Error terms and the regression model
Summary
- Definition of (additive) error terms for \(i=1, \ldots ,n\) :
\[ε_i=y_i-E\left( y_i \right|x_i)\]
- Under the statistical model, \(E\left( y_i \right|x_i)=g(x_i,β)\) and
\[ε_i=y_i-g(x_i,β)\]
- or
\[y_i=g(x_i,β)+ε_i\]
- This is called a regression model (RM) .
- Under the linear statistical model, \(E\left( y_i \right|x_i)=x'_iβ\) , for \(i=1, \ldots ,n\) :
\[ε_i=y_i-x'_iβ\]
- or
\[y_i=x'_iβ+ε_i\]
- This is called a linear regression model ( LRM ).
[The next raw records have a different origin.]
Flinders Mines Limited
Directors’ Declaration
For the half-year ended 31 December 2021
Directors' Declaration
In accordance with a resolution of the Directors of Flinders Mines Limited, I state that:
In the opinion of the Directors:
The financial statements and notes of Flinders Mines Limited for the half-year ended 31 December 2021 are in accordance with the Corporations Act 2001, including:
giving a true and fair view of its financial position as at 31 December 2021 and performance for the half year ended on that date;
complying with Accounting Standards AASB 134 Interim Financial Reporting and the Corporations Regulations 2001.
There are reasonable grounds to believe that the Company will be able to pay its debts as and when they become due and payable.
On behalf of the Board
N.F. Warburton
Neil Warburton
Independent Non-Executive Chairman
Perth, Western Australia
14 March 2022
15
- Result for \(i=1, \ldots ,n\) : under the linear statistical model ,
\[E\left( ε_i \right|x_i)=0\]
- We say that the explanatory variables are exogenous with respect to the error terms if this holds.
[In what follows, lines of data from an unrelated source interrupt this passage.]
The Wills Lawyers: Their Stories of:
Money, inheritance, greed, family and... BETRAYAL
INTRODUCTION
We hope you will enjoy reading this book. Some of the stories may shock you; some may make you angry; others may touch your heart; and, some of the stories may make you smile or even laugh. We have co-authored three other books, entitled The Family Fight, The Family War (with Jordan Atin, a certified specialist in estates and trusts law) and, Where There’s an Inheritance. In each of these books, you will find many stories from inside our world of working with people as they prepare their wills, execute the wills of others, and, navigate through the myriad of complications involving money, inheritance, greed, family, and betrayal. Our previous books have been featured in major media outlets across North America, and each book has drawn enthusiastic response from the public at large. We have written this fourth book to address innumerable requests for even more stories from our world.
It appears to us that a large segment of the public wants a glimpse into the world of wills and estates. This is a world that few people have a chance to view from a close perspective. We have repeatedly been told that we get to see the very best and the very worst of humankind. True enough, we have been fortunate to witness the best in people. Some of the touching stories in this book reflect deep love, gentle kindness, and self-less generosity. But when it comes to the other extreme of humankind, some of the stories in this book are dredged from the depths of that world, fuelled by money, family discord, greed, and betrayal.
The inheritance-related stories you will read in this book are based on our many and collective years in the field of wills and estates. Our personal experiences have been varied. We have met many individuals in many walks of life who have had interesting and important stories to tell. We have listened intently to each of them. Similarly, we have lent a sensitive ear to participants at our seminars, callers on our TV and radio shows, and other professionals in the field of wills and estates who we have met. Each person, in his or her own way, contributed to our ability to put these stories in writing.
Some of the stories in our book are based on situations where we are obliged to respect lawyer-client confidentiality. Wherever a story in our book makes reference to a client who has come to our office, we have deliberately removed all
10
- Definition of the vector of error terms:
\[ε=\begin{bmatrix}ε_1 \\ ⋮ \\ ε_n\end{bmatrix}\]
- \(ε\) is \(n×1\) and we have
\[ε=y-E\left( y \right|X)\]
- Result: Under the linear statistical model, \(E\left( y \right|X)=Xβ\) , we have
\[y=Xβ+ε\]
- This is called the linear regression model in vector form .
- Under the linear statistical model
\[E\left( ε \right|X)=0\]
- This is the exogeneity condition in matrix form.
- Some notes:
- If \(x_i\) is non-stochastic then \(E\left( ε_i|x_i \right)=E\left( ε_i \right)\) for \(i=1, \ldots ,n\)
- If \(x_i\) is independent of \(ε_i\) then \(E\left( ε_i|x_i \right)=E\left( ε_i \right)\) for \(i=1, \ldots ,n\)
- In these cases, the explanatory variables are exogenous if \(E\left( ε_i \right)=0\) for \(i=1, \ldots ,n\) or \(E\left( ε \right)=0\) .